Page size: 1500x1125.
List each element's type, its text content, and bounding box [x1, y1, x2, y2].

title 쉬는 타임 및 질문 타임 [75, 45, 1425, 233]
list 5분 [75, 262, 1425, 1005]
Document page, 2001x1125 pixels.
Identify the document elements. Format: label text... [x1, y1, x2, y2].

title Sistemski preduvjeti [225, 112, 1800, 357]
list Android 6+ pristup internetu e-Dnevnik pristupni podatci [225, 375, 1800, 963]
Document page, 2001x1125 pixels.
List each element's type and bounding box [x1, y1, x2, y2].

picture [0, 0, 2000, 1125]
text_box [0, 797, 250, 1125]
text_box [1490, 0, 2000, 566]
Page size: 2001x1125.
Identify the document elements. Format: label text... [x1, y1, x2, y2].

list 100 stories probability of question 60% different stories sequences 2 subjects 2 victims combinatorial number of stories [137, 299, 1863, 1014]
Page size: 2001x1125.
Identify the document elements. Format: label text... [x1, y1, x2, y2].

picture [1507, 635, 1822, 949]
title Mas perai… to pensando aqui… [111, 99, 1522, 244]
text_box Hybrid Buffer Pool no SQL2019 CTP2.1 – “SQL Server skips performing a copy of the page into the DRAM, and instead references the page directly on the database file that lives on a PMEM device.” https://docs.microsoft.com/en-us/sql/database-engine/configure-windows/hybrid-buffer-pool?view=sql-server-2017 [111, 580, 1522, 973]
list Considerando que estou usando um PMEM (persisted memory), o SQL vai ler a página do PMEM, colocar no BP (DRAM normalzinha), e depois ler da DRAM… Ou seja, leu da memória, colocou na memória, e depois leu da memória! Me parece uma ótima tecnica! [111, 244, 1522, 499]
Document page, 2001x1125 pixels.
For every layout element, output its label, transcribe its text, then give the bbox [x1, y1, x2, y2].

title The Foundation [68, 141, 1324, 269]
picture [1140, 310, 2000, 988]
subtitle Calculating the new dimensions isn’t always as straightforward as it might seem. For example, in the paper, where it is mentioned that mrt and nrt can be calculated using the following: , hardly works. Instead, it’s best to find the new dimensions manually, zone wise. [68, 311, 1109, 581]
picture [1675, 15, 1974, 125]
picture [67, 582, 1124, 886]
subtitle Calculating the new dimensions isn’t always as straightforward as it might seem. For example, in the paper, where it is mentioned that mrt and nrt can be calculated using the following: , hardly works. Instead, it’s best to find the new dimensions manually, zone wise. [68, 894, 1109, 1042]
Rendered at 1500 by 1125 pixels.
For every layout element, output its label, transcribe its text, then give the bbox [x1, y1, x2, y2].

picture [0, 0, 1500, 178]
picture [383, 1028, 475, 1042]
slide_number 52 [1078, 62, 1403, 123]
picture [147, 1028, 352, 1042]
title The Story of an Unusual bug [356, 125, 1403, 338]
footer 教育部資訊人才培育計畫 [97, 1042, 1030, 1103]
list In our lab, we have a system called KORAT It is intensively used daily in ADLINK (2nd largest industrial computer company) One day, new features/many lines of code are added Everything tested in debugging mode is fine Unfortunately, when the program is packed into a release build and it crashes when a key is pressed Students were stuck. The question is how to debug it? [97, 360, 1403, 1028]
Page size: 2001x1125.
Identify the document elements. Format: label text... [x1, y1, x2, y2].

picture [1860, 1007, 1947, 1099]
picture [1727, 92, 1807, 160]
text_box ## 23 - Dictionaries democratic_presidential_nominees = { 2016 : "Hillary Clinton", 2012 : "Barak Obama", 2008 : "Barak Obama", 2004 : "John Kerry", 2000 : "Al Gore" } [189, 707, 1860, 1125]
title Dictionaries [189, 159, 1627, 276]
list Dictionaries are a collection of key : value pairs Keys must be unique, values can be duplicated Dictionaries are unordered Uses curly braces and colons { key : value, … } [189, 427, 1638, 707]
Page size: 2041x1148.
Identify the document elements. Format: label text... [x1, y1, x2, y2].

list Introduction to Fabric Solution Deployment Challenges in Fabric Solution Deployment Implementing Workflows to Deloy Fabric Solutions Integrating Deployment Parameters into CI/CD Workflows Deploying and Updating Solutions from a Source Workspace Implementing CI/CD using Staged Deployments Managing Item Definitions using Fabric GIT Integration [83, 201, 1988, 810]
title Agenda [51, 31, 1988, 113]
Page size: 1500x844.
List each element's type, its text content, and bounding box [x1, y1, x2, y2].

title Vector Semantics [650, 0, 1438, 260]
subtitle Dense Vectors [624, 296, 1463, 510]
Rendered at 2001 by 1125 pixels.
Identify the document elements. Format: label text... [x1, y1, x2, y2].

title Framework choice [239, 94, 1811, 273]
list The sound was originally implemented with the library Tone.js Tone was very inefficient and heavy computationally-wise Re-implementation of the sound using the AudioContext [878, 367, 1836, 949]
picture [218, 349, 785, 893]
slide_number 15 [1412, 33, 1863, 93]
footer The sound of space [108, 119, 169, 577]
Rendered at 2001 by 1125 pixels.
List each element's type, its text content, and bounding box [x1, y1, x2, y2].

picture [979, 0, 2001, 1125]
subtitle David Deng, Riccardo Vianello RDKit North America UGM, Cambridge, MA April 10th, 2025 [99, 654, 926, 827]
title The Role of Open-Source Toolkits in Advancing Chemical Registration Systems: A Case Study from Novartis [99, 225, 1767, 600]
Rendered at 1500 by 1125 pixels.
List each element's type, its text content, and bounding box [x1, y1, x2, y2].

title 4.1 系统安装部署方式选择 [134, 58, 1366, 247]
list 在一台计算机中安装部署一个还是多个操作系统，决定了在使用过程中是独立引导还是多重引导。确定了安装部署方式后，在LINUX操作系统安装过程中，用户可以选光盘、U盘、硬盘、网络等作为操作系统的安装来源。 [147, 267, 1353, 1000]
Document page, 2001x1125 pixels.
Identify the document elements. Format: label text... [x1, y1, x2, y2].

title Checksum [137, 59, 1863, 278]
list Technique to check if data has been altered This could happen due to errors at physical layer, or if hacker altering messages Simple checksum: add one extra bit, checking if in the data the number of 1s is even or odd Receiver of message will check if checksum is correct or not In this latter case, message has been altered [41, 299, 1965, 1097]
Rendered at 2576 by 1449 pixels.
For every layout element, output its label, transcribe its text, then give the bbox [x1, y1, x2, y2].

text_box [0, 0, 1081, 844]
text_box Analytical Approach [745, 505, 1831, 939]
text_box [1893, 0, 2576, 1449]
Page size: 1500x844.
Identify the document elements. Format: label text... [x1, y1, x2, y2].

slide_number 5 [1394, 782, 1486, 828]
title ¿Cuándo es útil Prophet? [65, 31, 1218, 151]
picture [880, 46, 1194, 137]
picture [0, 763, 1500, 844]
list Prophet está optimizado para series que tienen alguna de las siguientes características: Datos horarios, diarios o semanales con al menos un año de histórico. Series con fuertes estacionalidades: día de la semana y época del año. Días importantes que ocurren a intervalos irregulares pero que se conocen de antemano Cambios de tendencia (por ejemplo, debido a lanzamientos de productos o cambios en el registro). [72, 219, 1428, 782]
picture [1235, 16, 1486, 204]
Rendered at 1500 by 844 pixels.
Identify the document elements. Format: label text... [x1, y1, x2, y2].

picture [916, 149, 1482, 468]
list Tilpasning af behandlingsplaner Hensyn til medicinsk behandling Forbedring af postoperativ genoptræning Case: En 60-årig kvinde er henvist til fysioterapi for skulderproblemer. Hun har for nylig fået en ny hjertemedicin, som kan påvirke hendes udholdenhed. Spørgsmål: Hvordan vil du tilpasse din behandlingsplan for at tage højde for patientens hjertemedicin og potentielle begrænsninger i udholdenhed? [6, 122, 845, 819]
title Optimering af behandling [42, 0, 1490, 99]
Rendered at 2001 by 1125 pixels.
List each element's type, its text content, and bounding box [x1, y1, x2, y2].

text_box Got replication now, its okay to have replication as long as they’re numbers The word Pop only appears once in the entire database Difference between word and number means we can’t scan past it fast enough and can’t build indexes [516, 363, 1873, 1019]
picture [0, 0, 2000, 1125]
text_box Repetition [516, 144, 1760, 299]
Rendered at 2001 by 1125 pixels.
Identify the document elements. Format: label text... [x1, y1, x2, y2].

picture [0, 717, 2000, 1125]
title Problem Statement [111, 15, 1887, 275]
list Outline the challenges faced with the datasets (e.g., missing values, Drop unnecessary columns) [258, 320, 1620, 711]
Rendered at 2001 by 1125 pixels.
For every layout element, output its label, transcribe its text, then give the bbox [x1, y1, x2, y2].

> [Job]:
Would you copy, unchanged, the stretch of the records above that begins at the line containing "Rendered at 2576 by 1449 pixels." and ends at the line containing "Rendered at 1500 by 844 pixels.", and only that?

> [Result of the task]:
Rendered at 2576 by 1449 pixels.
For every layout element, output its label, transcribe its text, then give the bbox [x1, y1, x2, y2].

text_box [0, 0, 1081, 844]
text_box Analytical Approach [745, 505, 1831, 939]
text_box [1893, 0, 2576, 1449]
Page size: 1500x844.
Identify the document elements. Format: label text... [x1, y1, x2, y2].

slide_number 5 [1394, 782, 1486, 828]
title ¿Cuándo es útil Prophet? [65, 31, 1218, 151]
picture [880, 46, 1194, 137]
picture [0, 763, 1500, 844]
list Prophet está optimizado para series que tienen alguna de las siguientes características: Datos horarios, diarios o semanales con al menos un año de histórico. Series con fuertes estacionalidades: día de la semana y época del año. Días importantes que ocurren a intervalos irregulares pero que se conocen de antemano Cambios de tendencia (por ejemplo, debido a lanzamientos de productos o cambios en el registro). [72, 219, 1428, 782]
picture [1235, 16, 1486, 204]
Rendered at 1500 by 844 pixels.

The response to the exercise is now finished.